Add commas to the following sentences where needed:

  1. The book which was lying on the table is now missing.
  2. My laptop that I bought last month is already outdated.
  3. The museum which is located downtown is closed on Mondays.
  4. His advice which he gave me was very helpful.
  5. The flowers that are blooming in the garden are beautiful.


  1. The book, which was lying on the table, is now missing.
  2. (No commas needed)
  3. The museum, which is located downtown, is closed on Mondays.
  4. His advice, which he gave me, was very helpful.
  5. (No commas needed)

In summary, the choice between “that” and “which” is a crucial aspect of English grammar that can significantly impact the clarity of your writing.
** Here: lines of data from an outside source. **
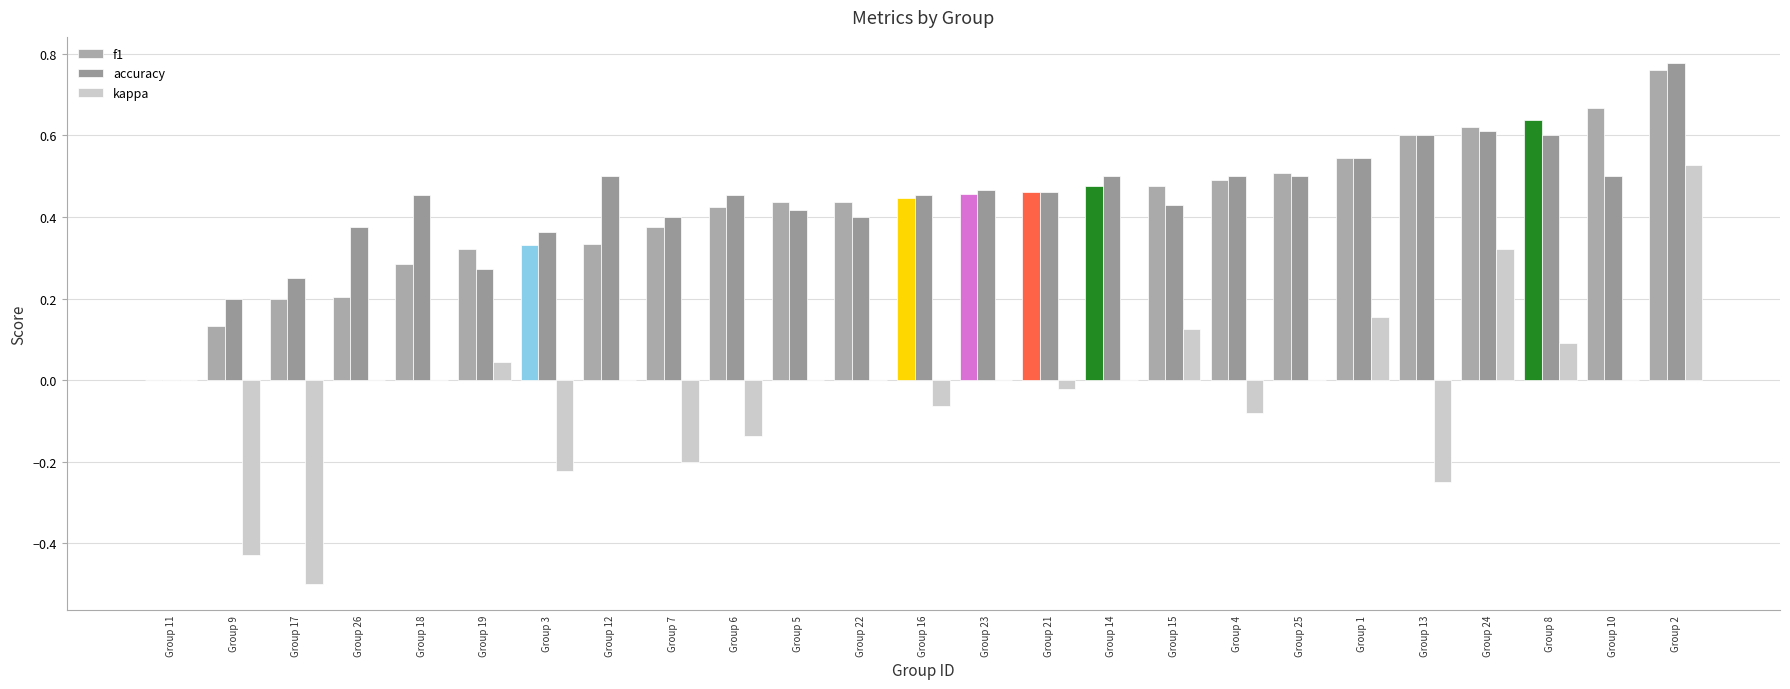

Reading left to right, transcribe all the data shown in this chart.

f1: 0.0	0.1	0.2	0.2	0.3	0.3	0.3	0.3	0.4	0.4	0.4	0.4	0.4	0.5	0.5	0.5	0.5	0.5	0.5	0.5	0.6	0.6	0.6	0.7	0.8
accuracy: 0.0	0.2	0.2	0.4	0.5	0.3	0.4	0.5	0.4	0.5	0.4	0.4	0.5	0.5	0.5	0.5	0.4	0.5	0.5	0.5	0.6	0.6	0.6	0.5	0.8
kappa: 0.0	-0.4	-0.5	0.0	0.0	0.0	-0.2	0.0	-0.2	-0.1	0.0	0.0	-0.1	0.0	-0.0	0.0	0.1	-0.1	0.0	0.2	-0.2	0.3	0.1	0.0	0.5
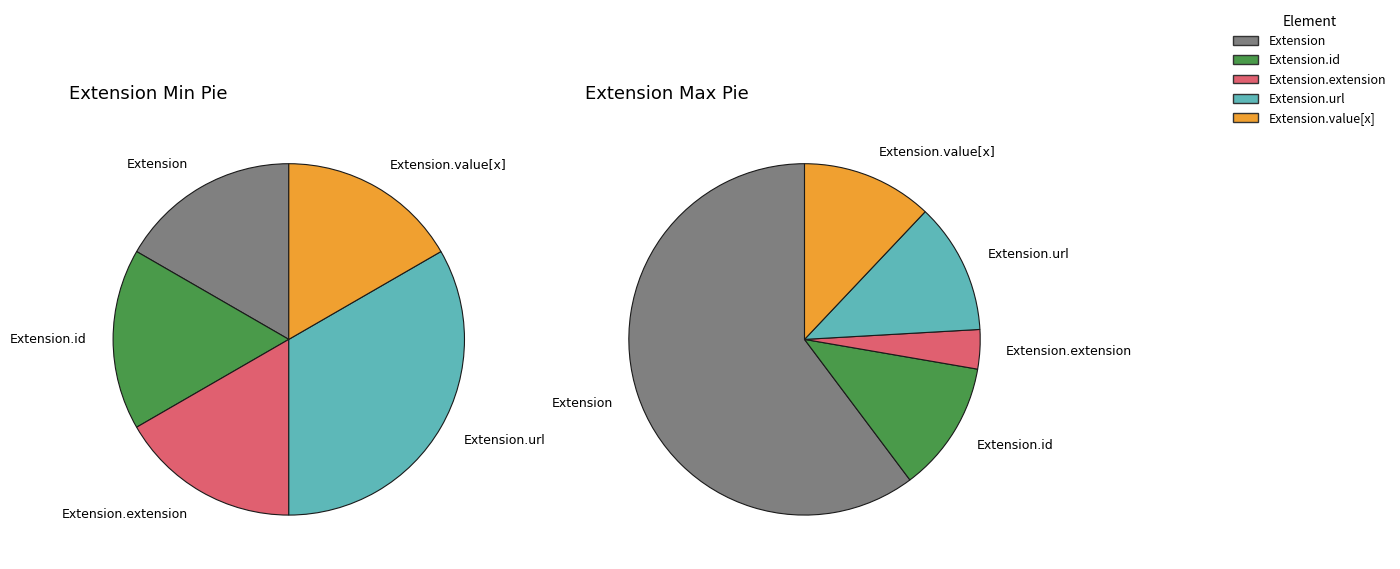

How many slices are in this pie chart?

5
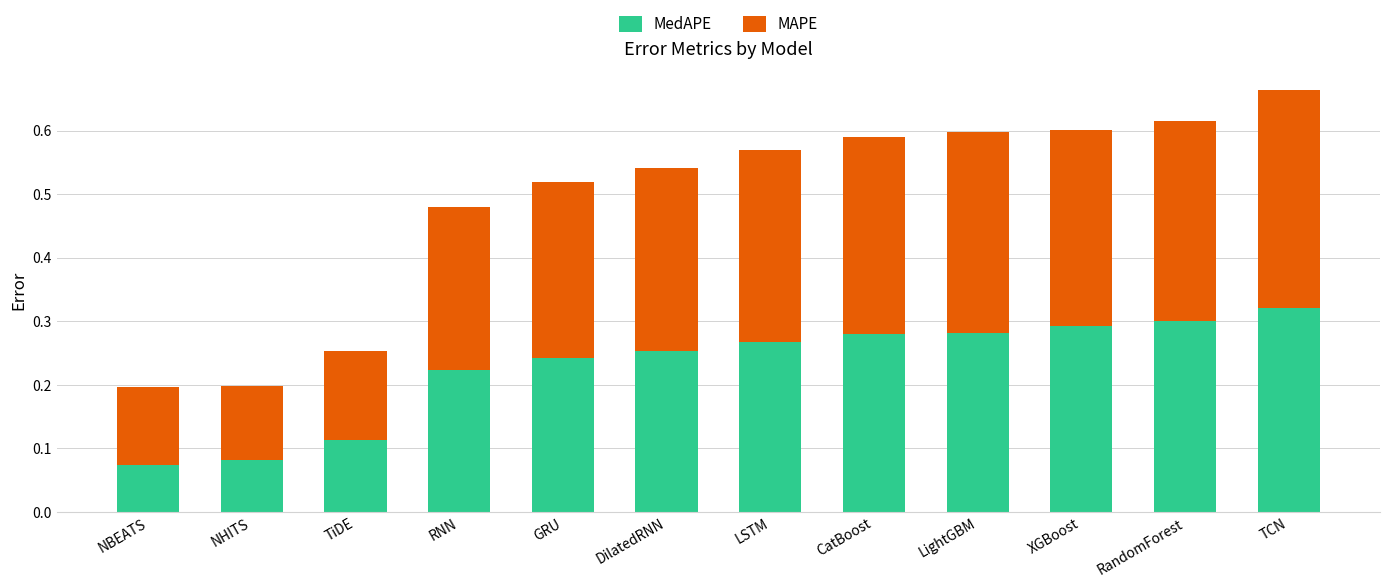

What is the sum of all MedAPE values?

2.7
By recognizing the difference between restrictive and nonrestrictive clauses, you can use “that” and “which” correctly and confidently. Remember, “that” is used for essential information, while “which” is used for additional details. With practice and attention to detail, you can master this distinction and enhance your communication skills. So, the next time you write, take a moment to consider whether “that” or “which” is the right choice for your sentence.
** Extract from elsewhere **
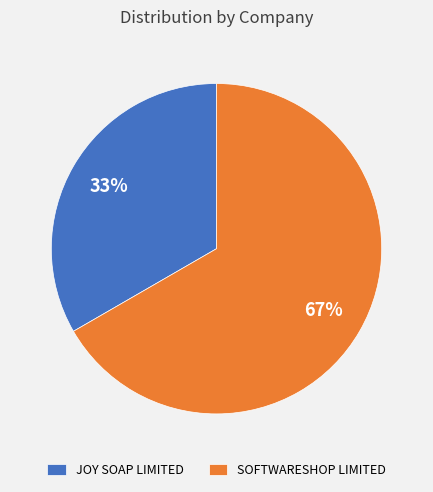

The SOFTWARESHOP LIMITED slice represents 67% of the pie. True or false?

True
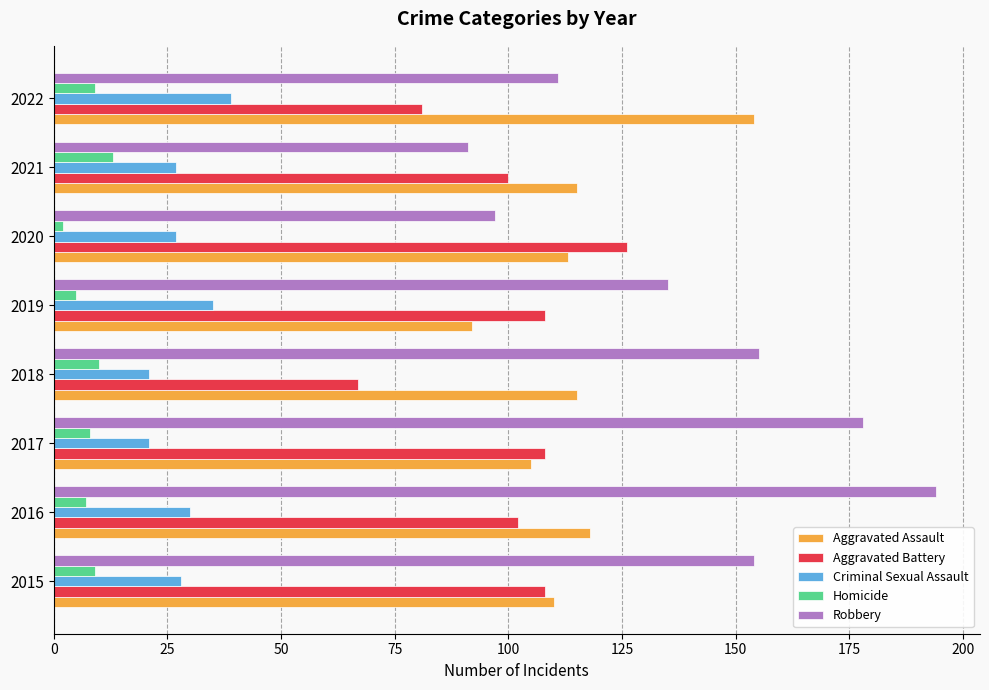

Which series has the largest range (max minus min)?

Robbery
What is the difference between “that” and “which”?

The difference between “that” and “which” lies in their usage in clauses. “That” is used in restrictive clauses, which provide essential information to the sentence. “Which” is used in nonrestrictive clauses, which add extra, non-essential information and are usually set off by commas.

When should I use “that” instead of “which”?

You should use “that” instead of “which” when the clause is restrictive, meaning it provides essential information to the sentence. For example, “The book that is on the table is mine” indicates that the specific book on the table is being referred to, and this detail is crucial to the sentence’s meaning.

Are “that” and “which” interchangeable?

No, “that” and “which” are not interchangeable. They serve different functions in sentences, with “that” used for restrictive clauses and “which” used for nonrestrictive clauses. Using them interchangeably can lead to confusion or change the meaning of a sentence.

How do I know which one to use in a sentence?

To determine which one to use in a sentence, identify whether the clause is restrictive (essential information) or nonrestrictive (additional information). Use “that” for restrictive clauses and “which” for nonrestrictive clauses. If removing the clause would change the sentence’s meaning, use “that”; if it wouldn’t, use “which.”